Craig Tooman (President and CEO)

In terms of the dose frequency and the agency deliberations.

Steven Romano (Chief R&D Officer)

Yeah, but I should also add that the safety, because you asked about safety, and you cannot really comment comparatively on safety until you actually conduct your program. Even then, it's going to be cross-program comparisons. We want to be very careful about that. Clearly, our compound is very safe. What we're seeing in phase I and what we're beginning to see in phase II is a very safe profile. Okay. With regards to the interactions with the agency around, I think the question was around zerlasiran, and we have talked to the agency naturally about what we believe is the reasonable dose, or I should say the optimal dose and frequency. This is a very competitive space, so we're not sharing that information at this point.
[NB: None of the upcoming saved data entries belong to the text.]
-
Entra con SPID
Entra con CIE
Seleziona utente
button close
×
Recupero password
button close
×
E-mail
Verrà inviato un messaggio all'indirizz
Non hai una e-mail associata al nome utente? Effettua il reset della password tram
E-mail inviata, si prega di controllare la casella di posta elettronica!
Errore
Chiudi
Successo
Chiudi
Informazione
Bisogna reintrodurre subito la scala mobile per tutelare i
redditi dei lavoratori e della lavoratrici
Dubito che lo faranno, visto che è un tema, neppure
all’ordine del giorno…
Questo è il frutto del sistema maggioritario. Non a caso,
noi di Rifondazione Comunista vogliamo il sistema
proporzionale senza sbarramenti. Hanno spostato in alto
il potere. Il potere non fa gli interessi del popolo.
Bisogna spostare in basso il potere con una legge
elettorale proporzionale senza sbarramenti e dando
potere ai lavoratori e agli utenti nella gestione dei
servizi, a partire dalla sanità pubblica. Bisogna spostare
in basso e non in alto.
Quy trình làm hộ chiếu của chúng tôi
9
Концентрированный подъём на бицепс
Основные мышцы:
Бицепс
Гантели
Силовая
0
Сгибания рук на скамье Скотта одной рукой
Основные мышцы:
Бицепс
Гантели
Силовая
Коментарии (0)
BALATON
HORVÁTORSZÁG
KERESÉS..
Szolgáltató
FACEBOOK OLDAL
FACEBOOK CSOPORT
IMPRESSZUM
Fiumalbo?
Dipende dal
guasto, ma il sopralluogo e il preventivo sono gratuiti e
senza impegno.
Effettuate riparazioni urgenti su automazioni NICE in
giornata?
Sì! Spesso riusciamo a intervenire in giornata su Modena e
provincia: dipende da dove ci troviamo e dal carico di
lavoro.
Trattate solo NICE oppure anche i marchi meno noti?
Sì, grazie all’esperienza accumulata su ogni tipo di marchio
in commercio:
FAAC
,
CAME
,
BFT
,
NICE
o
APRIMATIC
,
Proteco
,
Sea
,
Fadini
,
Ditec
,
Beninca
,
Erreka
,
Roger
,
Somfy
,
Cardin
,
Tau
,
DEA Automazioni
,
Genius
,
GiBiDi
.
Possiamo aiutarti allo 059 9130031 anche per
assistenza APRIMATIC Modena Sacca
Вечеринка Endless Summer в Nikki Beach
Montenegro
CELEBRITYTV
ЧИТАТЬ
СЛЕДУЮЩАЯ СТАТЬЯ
Obviously, when you talk to regulators about a phase III program, you need to be pretty confident about the decisions you're making. I'll leave it at that.

Craig Tooman (President and CEO)

It also further advised, obviously, our phase III planning and design. Thank you.

Myles Minter (Biotech Equity Research Analyst)

Makes sense.

Steven Romano (Chief R&D Officer)

Thanks for the questions.

Myles Minter (Biotech Equity Research Analyst)

Thank you.

Operator (participant)

Thank you. Thank you. I'm showing no further questions at this time. I'll now like to turn it back to Craig Tooman for closing remarks.

Craig Tooman (President and CEO)

Just want to thank you all for joining us on today's call. We really look forward to keeping you updated on our progress. Very excited about the opportunities in front of us, and have a great day.

Operator (participant)

Thank you for your participation in today's conference. This does conclude the program. You may now disconnect.